Police were called to a school on the Guraidhoo Island at 7:05am on 3 September after pupils came across the four-inch coconut, inscribed with a Sura (Qur'anic verse) written in Arabic. The school, which is to be used as a polling station in forthcoming presidential elections, suspected that the coconut was an attempted use of 'fanditha’ (black magic) to influence Guraidhoo voters.
Police took the coconut into their possession and summoned a white magic practitioner to ascertain whether it had been cursed. Island Council Vice President Abdul Latheef Ahmed confirmed to local media that it was nothing more than a prank. A local Guraidhoo Islander told Minivan News: "It was not really ‘fanditha’ (black magic) on the coconut. If it was fanditha, there would have been Arabic letters and numbers written, not a Sura."

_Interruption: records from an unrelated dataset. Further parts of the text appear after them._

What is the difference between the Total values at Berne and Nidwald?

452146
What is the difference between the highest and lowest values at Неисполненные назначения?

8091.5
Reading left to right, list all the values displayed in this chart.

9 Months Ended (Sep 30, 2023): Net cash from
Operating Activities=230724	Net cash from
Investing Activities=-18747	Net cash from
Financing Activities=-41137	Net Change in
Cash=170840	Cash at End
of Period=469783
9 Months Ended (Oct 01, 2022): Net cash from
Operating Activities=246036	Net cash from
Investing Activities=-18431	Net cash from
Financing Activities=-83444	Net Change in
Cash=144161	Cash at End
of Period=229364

While the official state religion of the Maldives is Sunni Islam, many rural communities continue to hold traditional beliefs concerning the practice of magic and curses. It is believed that the detained coconut was little more than a prank, attempting to draw islander's attentions to the illegitimacy of the ancient practice rather than a sinister attempt to influence voting.
While the police have made no arrests and aren't carrying out further investigations as to the source of the inscribed coconut, the number of officers stationed at the school's polling station is to be increased from four to nine. In July of this year parents complained over the polling station location, claiming that vote-rigging black magic of a local witch had affected the health of pupils in a previous election. The national election commission has said it will accept responsibility "if anyone falls under a spell or comes down ill".
The elections are due to be held later this month.